While not as musically horrifying as Kendimi Kontrol Edemiyorum, Çikolata Kız (Chocolate Girl) is notable for seeming to take advantage of tourists to Ephesus without their knowledge, climbing on pillars at historical sites, and being racist. The elderly dancing tourists in the video likely just signed up for a trip to Ephesus and not to be in a music video. (If there is one thing I would like to know, it’s whether those people are even aware that this video of them is even on the internet.) As for the racism, culture critics (aka probably just me) have criticized the fact that the word ‘Chocolate’ is used to denote a black woman and that part where the black girl’s boyfriend shows up and ends up not being angry because Ragga Oktay is dancing. Because black people love to dance! Get it?

3. Çikita Muz

Muz means banana in Turkish, and Çikita Muz is what Turkish people call what us North Americans fondly dub ‘the normal banana’ and what scientists and nomenclature lovers have christened “The Cavendish Banana.” (Turkey is also home to the anamur muzu which I think is just the Turkish name for the rare Gros Michel variety that was popular in North America until disease made it impossible to cultivate for commercial purposes.)

The reasons this video is bad are fairly self-explanatory. There is no need to even translate the lyrics. Enjoy (or don’t). At least you learned something new about bananas.

If you feel like more, Ajdar Anık also has a song about mint.

Fun Fact! Ajdar Anık has a degree in Engineering.

Bir Gün Beni Arzularsan

Dear Banu Alkan, thank you for putting your boobs in a bowl. We notice that you aren’t particularly flat in the chestal region. The vocal region, however, is quite another story.

Fun Fact! In 1976, Banu Alkan starred in a film called Taksi Şoförü (Taxi Driver). That same year, Robert De Niro starred in a film called Taxi Driver (Taksi Şoförü). Wild, right?

4. I Love You I Love You

Musically speaking, this is far from being the worst Turkish song ever. However, a Turkish man singing to a photograph of a blond foreign-looking woman and imagining her responses is just too reminiscent of the daily sexual harassment many women, and particularly foreign women, and extra particularly blonde women experience in Istanbul.

Fun Fact! Because of this song, the only thing my mother-in-law knows how to say in English is “I love you.”

5. Hello Obama

It was 2008, a simpler, more hopeful time. Mustafa Topaloğlu was swept up in the hopenado sweeping the rest of the world like a house in Kansas. Unfortunately, the superfluity of hope he was probably experiencing extended to his understanding of his abilities in English, and led to the creation of this song which, much like the house in Kansas, could probably kill a wicked witch if it really tried.

I have so many questions about this video, and here are a few.

1. Is he wearing one of those tuxedo t-shirts?
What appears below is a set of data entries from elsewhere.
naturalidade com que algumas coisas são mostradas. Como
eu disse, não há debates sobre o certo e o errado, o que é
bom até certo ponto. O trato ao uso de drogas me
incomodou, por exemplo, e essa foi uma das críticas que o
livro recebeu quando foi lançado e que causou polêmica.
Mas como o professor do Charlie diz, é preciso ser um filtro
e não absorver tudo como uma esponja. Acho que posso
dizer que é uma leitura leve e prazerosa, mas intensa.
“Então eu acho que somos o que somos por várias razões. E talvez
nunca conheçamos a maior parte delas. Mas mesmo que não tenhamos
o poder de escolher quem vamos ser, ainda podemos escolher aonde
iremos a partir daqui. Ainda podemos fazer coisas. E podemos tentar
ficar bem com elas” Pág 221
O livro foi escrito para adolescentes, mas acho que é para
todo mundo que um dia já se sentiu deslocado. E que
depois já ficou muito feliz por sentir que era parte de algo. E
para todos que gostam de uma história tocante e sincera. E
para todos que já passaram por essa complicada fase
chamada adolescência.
Or is his tuxedo designed to look like a tuxedo masquerading as a tuxedo t-shirt?
2. Did he do his own subtitles, or was his subtitler as delusional about his English abilities as his boss?
3. Who is the rapper and why is he too embarrassed to show his face?
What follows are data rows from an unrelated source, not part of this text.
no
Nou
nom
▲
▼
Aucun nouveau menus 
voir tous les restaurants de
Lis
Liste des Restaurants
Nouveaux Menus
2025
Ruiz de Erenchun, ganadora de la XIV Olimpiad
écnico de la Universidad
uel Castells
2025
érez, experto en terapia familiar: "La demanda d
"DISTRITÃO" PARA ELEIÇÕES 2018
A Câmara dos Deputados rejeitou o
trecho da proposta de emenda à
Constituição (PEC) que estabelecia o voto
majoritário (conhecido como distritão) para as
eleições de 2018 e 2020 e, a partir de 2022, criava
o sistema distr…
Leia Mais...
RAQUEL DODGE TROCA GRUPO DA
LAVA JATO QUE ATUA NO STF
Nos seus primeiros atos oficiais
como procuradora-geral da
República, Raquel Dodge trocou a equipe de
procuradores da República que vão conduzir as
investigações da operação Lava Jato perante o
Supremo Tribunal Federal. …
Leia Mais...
Fun fact! Mustafa Topaloğlu was on Turkish Survivor in 2012.

Less Fun Fact! My sister-in-law says that Mustafa Topaloğlu is known for beating his wife. But because my Turkish isn’t good enough to read all the Turkish tabloids, I cannot confirm this.

6. Foolish Casanova

When she says “Shut up! Shut up!” I think the Petek Dinçöz might actually be singing to herself.

If you can make it to the part where she says it, then you are probably drunk or not worthy of being my friend. (Full disclosure: I made it there, but it was for research ok?)

Fun Fact! This singer has worked with 12(!) music labels. I can understand why a label would drop her, but how she has managed to find new labels is beyond my ken.